After more than 30 years of distinguished service in the police service, Keith Gilert joined the Defence Science and Technology Laboratory (Dstl) when the Home Office’s Centre for Applied Science and Technology (CAST) integrated with Dstl .
My role is centred on bringing a strategic perspective on science and technology (S&T) to the police service and representing police service interests across a range of programmes and projects, helping to steer both policy and the effective use of resources. I attend a wide range of meetings held by the National Police Chiefs Council, the Home Office, Ministry of Justice and the Police Superintendents Association, which represents the senior operational leaders of the service. My role is national by its nature and I spend a lot of time away from home at the meetings, particularly for the NPCC, which can be held anywhere in the country depending on who chairs each committee.

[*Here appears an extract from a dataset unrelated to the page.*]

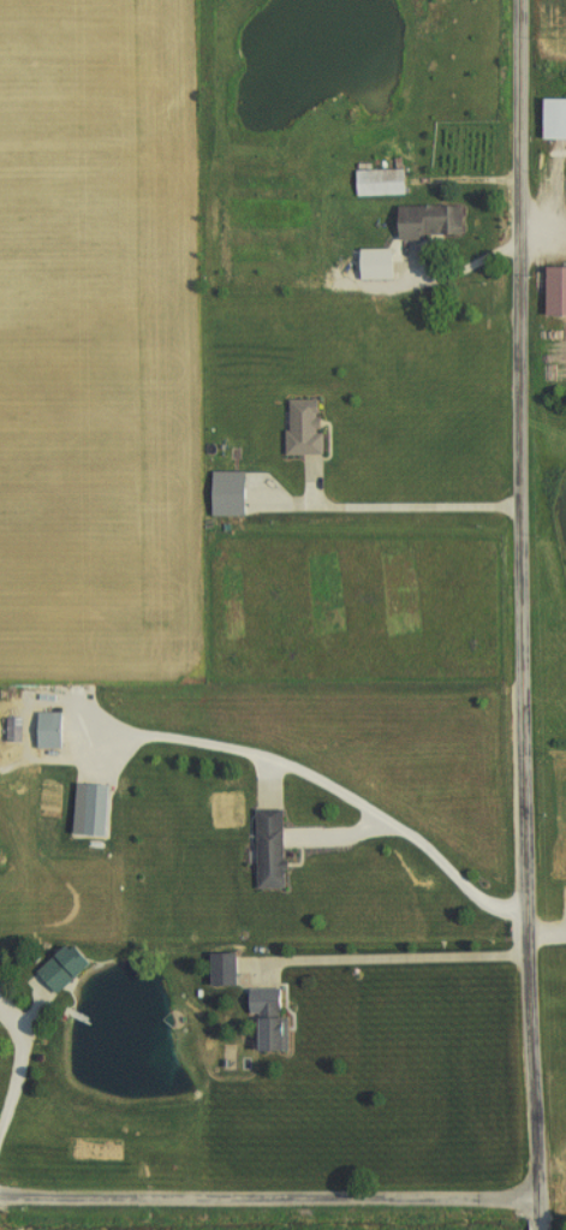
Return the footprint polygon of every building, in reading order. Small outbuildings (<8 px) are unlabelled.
[(565,143),(565,103),(540,103),(540,143),(565,143)] [(404,173),(354,173),(354,199),(404,199),(404,173)] [(462,210),(400,211),(400,243),(463,242),(462,210)] [(350,254),(350,267),(360,267),(360,284),(395,284),(395,254),(350,254)] [(547,272),(547,321),(565,321),(565,272),(547,272)] [(289,459),(324,459),(324,404),(289,404),(289,459)] [(249,520),(249,476),(214,476),(214,520),(249,520)] [(37,753),(64,753),(64,715),(37,715),(37,753)] [(110,789),(80,789),(80,812),(89,812),(89,841),(110,841),(110,789)] [(260,893),(288,893),(288,813),(260,813),(260,893)] [(39,973),(58,997),(93,967),(73,944),(39,973)] [(252,991),(252,1017),(262,1017),(262,1054),(289,1053),(289,991),(252,991)]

My colleagues in what was CAST integrated with Dstl at the beginning of April and are, mostly, now a part of the Policing and Security Group. As such, my three Police Adviser colleagues (Detective Superintendent Brendan Gilmour, Detective Chief Inspector Simon Chapman and Chief Inspector Becky Newman) and I have also found a natural home within the same Group. There are a number of clear synergies with work that was already ongoing within Dstl, and I hope that the skills, expertise and experience that we have will bring more to the fore as we continue with integration.

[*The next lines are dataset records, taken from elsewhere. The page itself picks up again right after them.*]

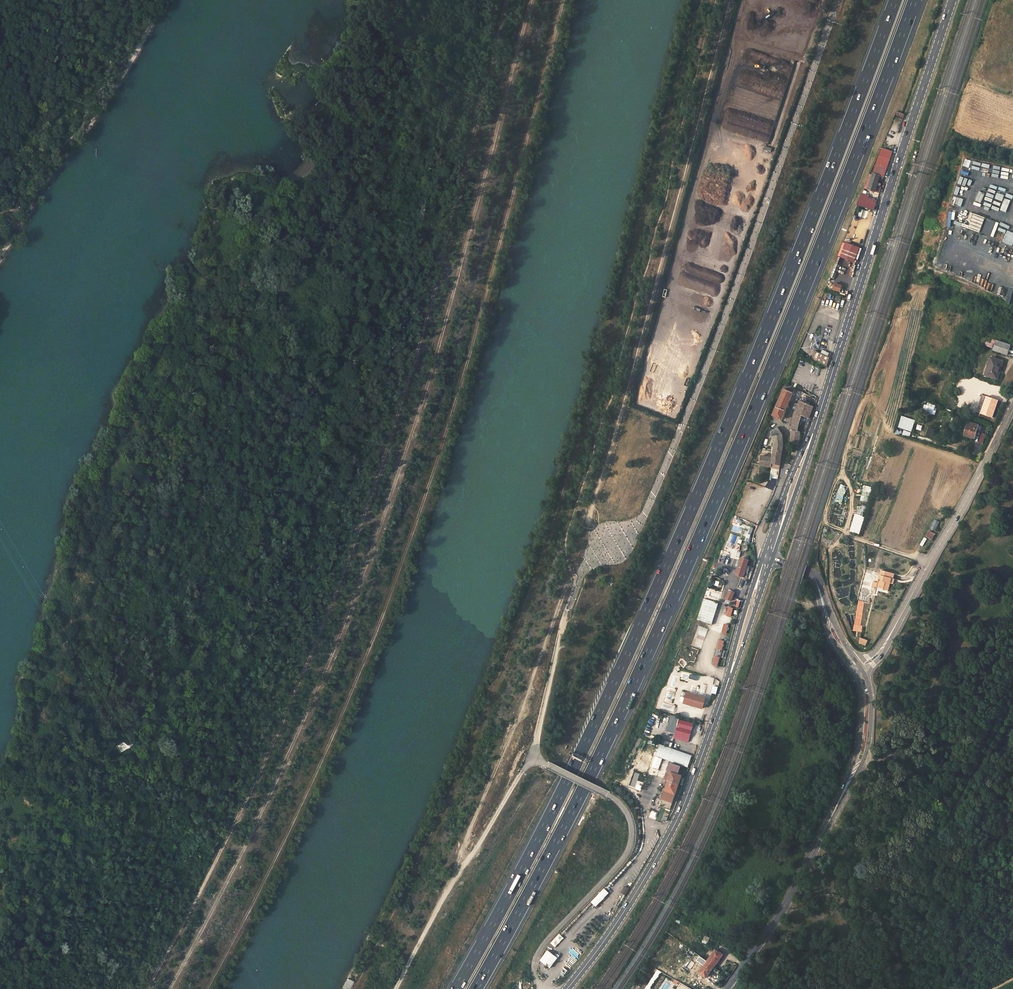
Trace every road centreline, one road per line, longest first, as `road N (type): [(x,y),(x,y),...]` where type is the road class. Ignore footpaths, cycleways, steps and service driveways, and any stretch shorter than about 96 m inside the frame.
road 1 (motorway): [(895,0),(660,582),(562,791),(456,988)]
road 2 (motorway): [(476,988),(676,591),(915,0)]
road 3 (track): [(146,988),(279,727),(348,559),(442,265),(509,0)]
road 4 (track): [(531,0),(468,238),(359,586),(268,800),(170,988)]
road 5 (track): [(355,988),(471,745),(546,546),(697,0)]
road 6 (unclassified): [(838,0),(686,419),(642,520),(609,543)]
road 7 (secondary): [(768,557),(953,0)]
road 8 (track): [(609,543),(590,512),(730,0)]
road 9 (secondary): [(567,988),(625,911),(680,814),(768,557)]
road 10 (track): [(396,988),(507,747),(572,574)]
road 11 (tertiary): [(858,668),(867,709),(860,759),(781,914),(725,988)]
road 12 (tertiary): [(1012,407),(877,656),(858,668)]
road 13 (track): [(1012,702),(935,837),(893,877),(848,893)]
road 14 (track): [(930,563),(846,530),(851,491),(843,469),(862,410)]
road 15 (track): [(430,925),(537,757)]
road 16 (track): [(536,745),(578,582)]
road 17 (track): [(860,759),(869,764),(869,785),(838,874),(848,893)]
road 18 (residential): [(787,429),(782,478),(758,534),(768,557)]
road 19 (tertiary): [(784,564),(812,576),(858,668)]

The most attractive part of the role is being able to work at the front-edge of new or evolving S&T – it is a constant challenge to drive innovation forward, seek out new opportunities to use S&T in policing and bring useful technologies to the front line. I suppose, therefore, that the most rewarding part of the role is seeing new technologies taken up into service that make policing (and by extension wider law enforcement) safer, more effective or more efficient , but we also have to undertake a lot of work in the background to get the policy right – and sometimes that can be a significant challenge.
The Police Advisers each have main areas of work (crime, counter-terrorism, and front line / operations respectively); my role is more about co-ordination and representation, but I have worked closely with the Ministry of Justice and the police on electronic monitoring (tagging), and with the Department for Transport and the Home Office on how we should approach developing the next generation of evidential breath testing instruments.
I am very grateful for the incredibly warm welcome my colleagues and I have received at all the Dstl sites, and I am constantly surprised by the work carried out by them. It is quite remarkable how close my role is to that of the Senior Military Advisers and I think that it’s clear that the area will be an increasingly strong partnership over time.